Marie-Josée Pilon et Dany Brassard travaillent quotidiennement à la promotion de la région des Laurentides auprès des producteurs de films ou de séries télévisées, pour attirer des tournages dans la région. (Photos Yves Ranger)
Les gros sous reliés à l'industrie du cinéma peuvent aussi déferler dans la région
Les deux permanents du Bureau du cinéma et de la télévision Argenteuil-Laurentides, Marie-Josée Pilon et Dany Brassard, étaient les conférenciers invités du midi d'affaires de février de la Chambre de commerce et d'industrie Thérèse-De Blainville, afin d'expliquer leur travail de promotion de la région auprès des producteurs de cinéma d'ici et de l'extérieur.
Créé en 1997 à la suite d'un tournage américain dans la vallée d'Harrington au nord de Lachute, le Bureau du cinéma et de la télévision d'Argenteuil a vu son rôle s'élargir à l'ensemble de la région des Laurentides en 2000.
Ce petit organisme de promotion qui compte sur l'énergie de deux permanents soutenus par un conseil d'administration, joue dans la cour des grands, puisque l'on estime qu'il existe environ 320 commissions de cinéma à travers le monde réparties dans 40 pays. Au Québec, en incluant le Bureau du cinéma et de la télévision Argenteuil-Laurentides, il y aurait quatre organismes qui tentent d'attirer dans leur secteur les tournages.
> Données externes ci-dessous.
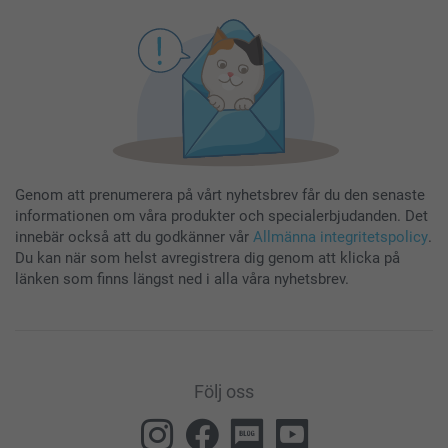
Genom att prenumerera på vårt nyhetsbrev får du den senaste
informationen om våra produkter och specialerbjudanden. Det
innebär också att du godkänner vår
Allmänna integritetspolicy
.
Du kan när som helst avregistrera dig genom att klicka på
länken som finns längst ned i alla våra nyhetsbrev.
Följ oss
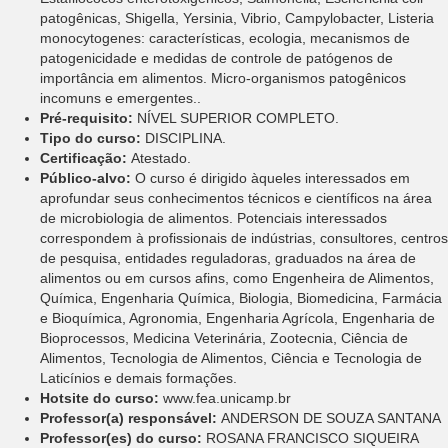
patogênicas, Shigella, Yersinia, Vibrio, Campylobacter, Listeria
monocytogenes: características, ecologia, mecanismos de
patogenicidade e medidas de controle de patógenos de
importância em alimentos. Micro-organismos patogênicos
incomuns e emergentes..
Pré-requisito:
NÍVEL SUPERIOR COMPLETO.
Tipo do curso:
DISCIPLINA.
Certificação:
Atestado.
Público-alvo:
O curso é dirigido àqueles interessados em
aprofundar seus conhecimentos técnicos e científicos na área
de microbiologia de alimentos. Potenciais interessados
correspondem à profissionais de indústrias, consultores, centros
de pesquisa, entidades reguladoras, graduados na área de
alimentos ou em cursos afins, como Engenheira de Alimentos,
Química, Engenharia Química, Biologia, Biomedicina, Farmácia
e Bioquímica, Agronomia, Engenharia Agrícola, Engenharia de
Bioprocessos, Medicina Veterinária, Zootecnia, Ciência de
Alimentos, Tecnologia de Alimentos, Ciência e Tecnologia de
Laticínios e demais formações.
Hotsite do curso:
www.fea.unicamp.br
Professor(a) responsável:
ANDERSON DE SOUZA SANTANA
Professor(es) do curso:
ROSANA FRANCISCO SIQUEIRA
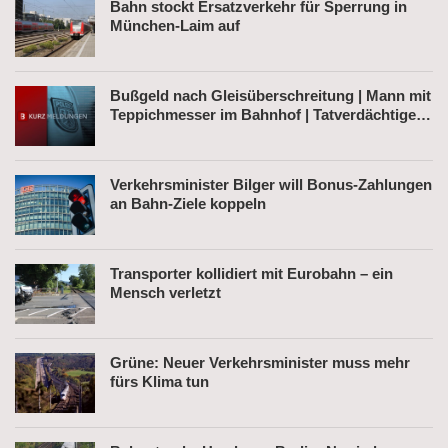
Bahn stockt Ersatzverkehr für Sperrung in
München-Laim auf
Bußgeld nach Gleisüberschreitung | Mann mit
Teppichmesser im Bahnhof | Tatverdächtiger
nach Belästigung festgenommen
Verkehrsminister Bilger will Bonus-Zahlungen
an Bahn-Ziele koppeln
Transporter kollidiert mit Eurobahn – ein
Mensch verletzt
Grüne: Neuer Verkehrsminister muss mehr
fürs Klima tun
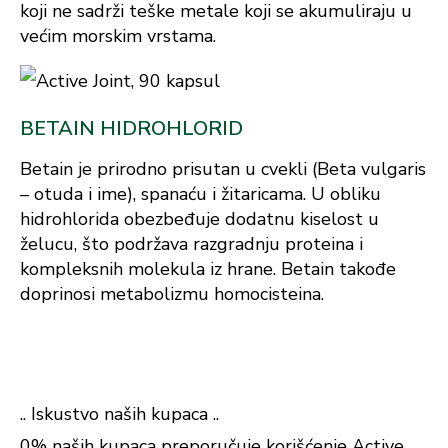
koji ne sadrži teške metale koji se akumuliraju u
većim morskim vrstama.
BETAIN HIDROHLORID
Betain je prirodno prisutan u cvekli (Beta vulgaris
– otuda i ime), spanaću i žitaricama. U obliku
hidrohlorida obezbeđuje dodatnu kiselost u
želucu, što podržava razgradnju proteina i
kompleksnih molekula iz hrane. Betain takođe
doprinosi metabolizmu homocisteina.
.. Iskustvo naših kupaca ..
0% naših kupaca preporučuje korišćenje Active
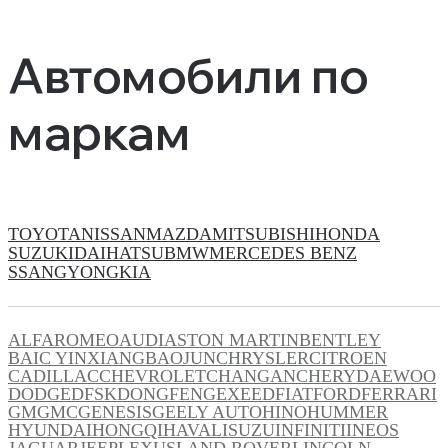
Автомобили по
маркам
TOYOTA
NISSAN
MAZDA
MITSUBISHI
HONDA
SUZUKI
DAIHATSU
BMW
MERCEDES BENZ
SSANGYONG
KIA
ALFAROMEO
AUDI
ASTON MARTIN
BENTLEY
BAIC YINXIANG
BAOJUN
CHRYSLER
CITROEN
CADILLAC
CHEVROLET
CHANGAN
CHERY
DAEWOO
DODGE
DFSK
DONGFENG
EXEED
FIAT
FORD
FERRARI
GM
GMC
GENESIS
GEELY AUTO
HINO
HUMMER
HYUNDAI
HONGQI
HAVAL
ISUZU
INFINITI
INEOS
JAGUAR
JEEP
LEXUS
LAND ROVER
LINCOLN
Mais pour Marie-Josée Pilon, le mot d'ordre est clair: «Si ça ne se tourne pas à Montréal, ça doit se tourner dans les Laurentides!» Tiens toi!
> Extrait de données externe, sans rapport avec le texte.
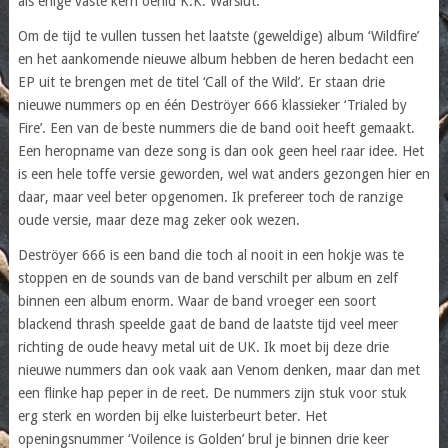
als enige vaste kern oerlid K.K. Warslut.
Om de tijd te vullen tussen het laatste (geweldige) album ‘Wildfire’
en het aankomende nieuwe album hebben de heren bedacht een
EP uit te brengen met de titel ‘Call of the Wild’. Er staan drie
nieuwe nummers op en één Deströyer 666 klassieker ‘Trialed by
Fire’. Een van de beste nummers die de band ooit heeft gemaakt.
Een heropname van deze song is dan ook geen heel raar idee. Het
is een hele toffe versie geworden, wel wat anders gezongen hier en
daar, maar veel beter opgenomen. Ik prefereer toch de ranzige
oude versie, maar deze mag zeker ook wezen.
Deströyer 666 is een band die toch al nooit in een hokje was te
stoppen en de sounds van de band verschilt per album en zelf
binnen een album enorm. Waar de band vroeger een soort
blackend thrash speelde gaat de band de laatste tijd veel meer
richting de oude heavy metal uit de UK. Ik moet bij deze drie
nieuwe nummers dan ook vaak aan Venom denken, maar dan met
een flinke hap peper in de reet. De nummers zijn stuk voor stuk
erg sterk en worden bij elke luisterbeurt beter. Het
openingsnummer ‘Voilence is Golden’ brul je binnen drie keer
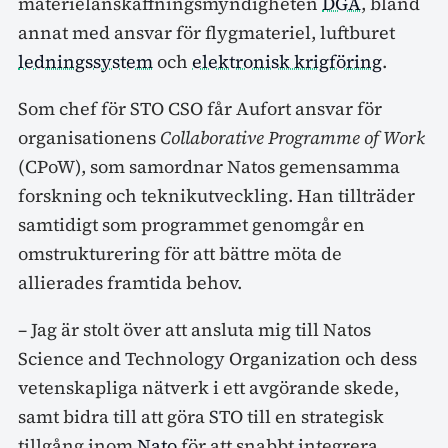
materielanskaffningsmyndigheten
DGA
, bland
annat med ansvar för flygmateriel, luftburet
ledningssystem
och
elektronisk krigföring
.
Som chef för STO CSO får Aufort ansvar för
organisationens
Collaborative Programme of Work
(CPoW), som samordnar Natos gemensamma
forskning och teknikutveckling. Han tillträder
samtidigt som programmet genomgår en
omstrukturering för att bättre möta de
allierades framtida behov.
– Jag är stolt över att ansluta mig till Natos
Science and Technology Organization och dess
vetenskapliga nätverk i ett avgörande skede,
samt bidra till att göra STO till en strategisk
tillgång inom
Nato
för att snabbt integrera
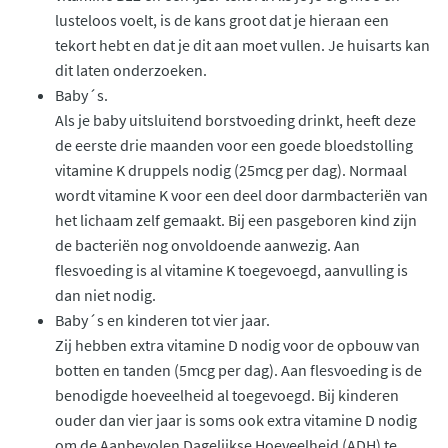
lusteloos voelt, is de kans groot dat je hieraan een
tekort hebt en dat je dit aan moet vullen. Je huisarts kan
dit laten onderzoeken.
Baby´s.
Als je baby uitsluitend borstvoeding drinkt, heeft deze
de eerste drie maanden voor een goede bloedstolling
vitamine K druppels nodig (25mcg per dag). Normaal
wordt vitamine K voor een deel door darmbacteriën van
het lichaam zelf gemaakt. Bij een pasgeboren kind zijn
de bacteriën nog onvoldoende aanwezig. Aan
flesvoeding is al vitamine K toegevoegd, aanvulling is
dan niet nodig.
Baby´s en kinderen tot vier jaar.
Zij hebben extra vitamine D nodig voor de opbouw van
botten en tanden (5mcg per dag). Aan flesvoeding is de
benodigde hoeveelheid al toegevoegd. Bij kinderen
ouder dan vier jaar is soms ook extra vitamine D nodig
om de Aanbevolen Dagelijkse Hoeveelheid (ADH) te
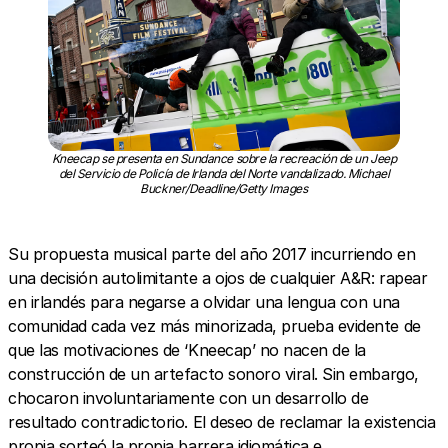
Kneecap se presenta en Sundance sobre la recreación de un Jeep
del Servicio de Policía de Irlanda del Norte vandalizado. Michael
Buckner/Deadline/Getty Images
Su propuesta musical parte del año 2017 incurriendo en
una decisión autolimitante a ojos de cualquier A&R: rapear
en irlandés para negarse a olvidar una lengua con una
comunidad cada vez más minorizada, prueba evidente de
que las motivaciones de ‘Kneecap’ no nacen de la
construcción de un artefacto sonoro viral. Sin embargo,
chocaron involuntariamente con un desarrollo de
resultado contradictorio. El deseo de reclamar la existencia
propia sorteó la propia barrera idiomática e,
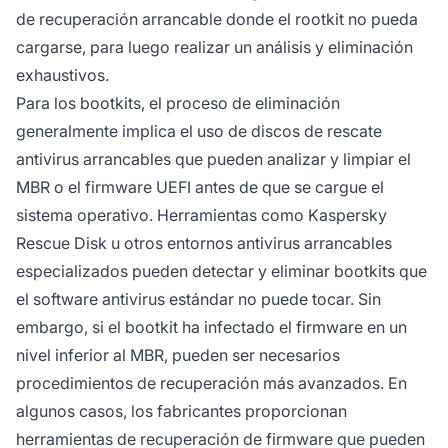
de recuperación arrancable donde el rootkit no pueda
cargarse, para luego realizar un análisis y eliminación
exhaustivos.
Para los bootkits, el proceso de eliminación
generalmente implica el uso de discos de rescate
antivirus arrancables que pueden analizar y limpiar el
MBR o el firmware UEFI antes de que se cargue el
sistema operativo. Herramientas como Kaspersky
Rescue Disk u otros entornos antivirus arrancables
especializados pueden detectar y eliminar bootkits que
el software antivirus estándar no puede tocar. Sin
embargo, si el bootkit ha infectado el firmware en un
nivel inferior al MBR, pueden ser necesarios
procedimientos de recuperación más avanzados. En
algunos casos, los fabricantes proporcionan
herramientas de recuperación de firmware que pueden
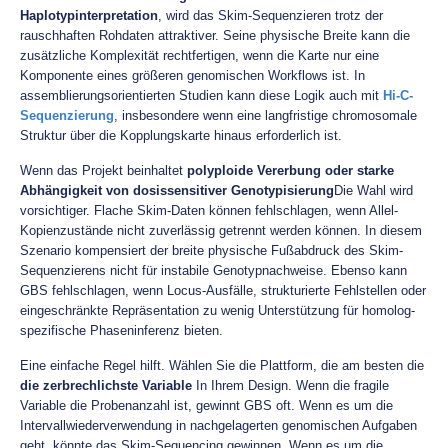
Haplotypinterpretation
, wird das Skim-Sequenzieren trotz der
rauschhaften Rohdaten attraktiver. Seine physische Breite kann die
zusätzliche Komplexität rechtfertigen, wenn die Karte nur eine
Komponente eines größeren genomischen Workflows ist. In
assemblierungsorientierten Studien kann diese Logik auch mit
Hi-C-
Sequenzierung
, insbesondere wenn eine langfristige chromosomale
Struktur über die Kopplungskarte hinaus erforderlich ist.
Wenn das Projekt beinhaltet
polyploide Vererbung oder starke
Abhängigkeit von dosissensitiver Genotypisierung
Die Wahl wird
vorsichtiger. Flache Skim-Daten können fehlschlagen, wenn Allel-
Kopienzustände nicht zuverlässig getrennt werden können. In diesem
Szenario kompensiert der breite physische Fußabdruck des Skim-
Sequenzierens nicht für instabile Genotypnachweise. Ebenso kann
GBS fehlschlagen, wenn Locus-Ausfälle, strukturierte Fehlstellen oder
eingeschränkte Repräsentation zu wenig Unterstützung für homolog-
spezifische Phaseninferenz bieten.
Eine einfache Regel hilft. Wählen Sie die Plattform, die am besten die
die zerbrechlichste Variable
In Ihrem Design. Wenn die fragile
Variable die Probenanzahl ist, gewinnt GBS oft. Wenn es um die
Intervallwiederverwendung in nachgelagerten genomischen Aufgaben
geht, könnte das Skim-Sequencing gewinnen. Wenn es um die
Marie-Josée Pilon et Dany Brassard épluchent donc des scénarios de films à chaque semaine, pour identifier des lieux possibles de tournage, sollicitent les producteurs à l'aide de dossiers photographiques de la région. Une fois la décision du producteur prise de tourner dans les Laurentides, le Bureau du cinéma fait office d'intermédiaire entre la production et les gens de la région: propriétaires de terrains, municipalités, etc.
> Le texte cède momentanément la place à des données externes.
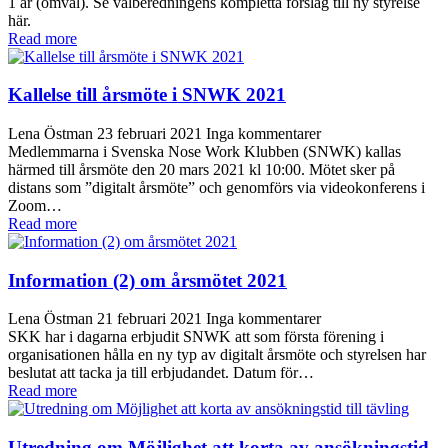
1 år (omval). Se valberedningens kompletta förslag till ny styrelse
här.
Read more
Kallelse till årsmöte i SNWK 2021
Lena Östman
23 februari 2021
Inga kommentarer
Medlemmarna i Svenska Nose Work Klubben (SNWK) kallas
härmed till årsmöte den 20 mars 2021 kl 10:00. Mötet sker på
distans som ”digitalt årsmöte” och genomförs via videokonferens i
Zoom…
Read more
Information (2) om årsmötet 2021
Lena Östman
21 februari 2021
Inga kommentarer
SKK har i dagarna erbjudit SNWK att som första förening i
organisationen hålla en ny typ av digitalt årsmöte och styrelsen har
beslutat att tacka ja till erbjudandet. Datum för…
Read more
Utredning om Möjlighet att korta av ansökningstid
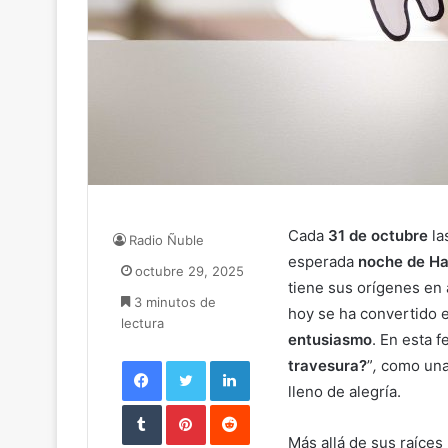
Cada
31 de octubre
las
Radio Ñuble
esperada
noche de H
octubre 29, 2025
tiene sus orígenes en 
3 minutos de
hoy se ha convertido e
lectura
entusiasmo
. En esta f
Facebook
Twitter
LinkedIn
travesura?
”
,
como una 
lleno de alegría.
Tumblr
Pinterest
Reddit
Más allá de sus raíces 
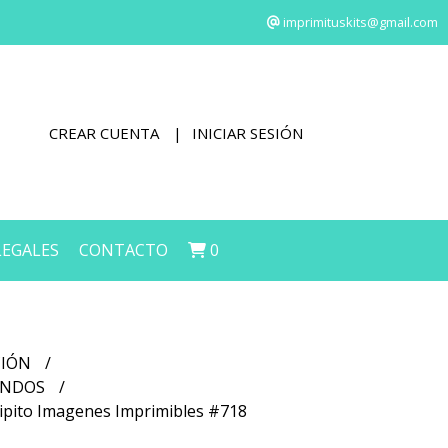
imprimituskits@gmail.com
CREAR CUENTA
INICIAR SESIÓN
LEGALES
CONTACTO
0
CIÓN
FONDOS
ncipito Imagenes Imprimibles #718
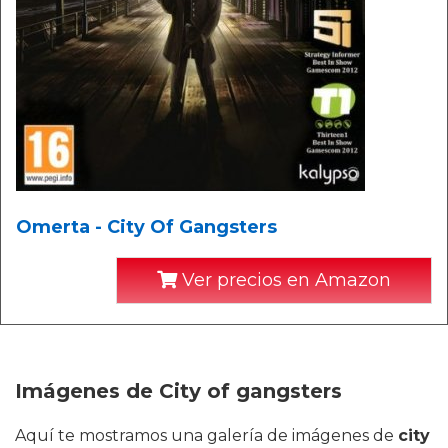
Omerta - City Of Gangsters
Ver precios en Amazon
Imágenes de City of gangsters
Aquí te mostramos una galería de imágenes de
city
Les investissements reliés au cinéma sont souvent énormes et engendrent des retombées en achat de biens et de services dans la région, de création d'emplois et même de revenus fiscaux pour les gouvernements, explique-t-on.
Et ce sont bien sûr les productions américaines, plus coûteuses, qui sont les plus susceptibles de grosses retombées chez-nous. À titre d'exemple, de 2000 à 2007, 29 % des tournages effectués dans la région étaient reliés à des productions américaines, mais ont engendré à eux seuls 83 % des retombées économiques de l'ensemble des tournages. Des retombées directes dans les Laurentides que l'on estime à 28 millions de dollars depuis l'année 2000.
Et de l'argent qui est vite dépensé, mentionne-t-on. En effet, compte tenu de la durée d'un tournage, les biens et services requis doivent être trouvés et achetés rapidement. Encore là, les artisans du Bureau du cinéma de la région sont souvent présents pour expliquer les besoins de la production aux entreprises d'ici.
Bref, l'organisme joue un rôle de «lubrifiant» qui, au surplus, ne coûte absolument rien aux maisons de production, et cela peu importe le nombre de jours ou de semaines investis dans un projet par les artisans du Bureau de cinéma et de télévision Argenteuil-Laurentides.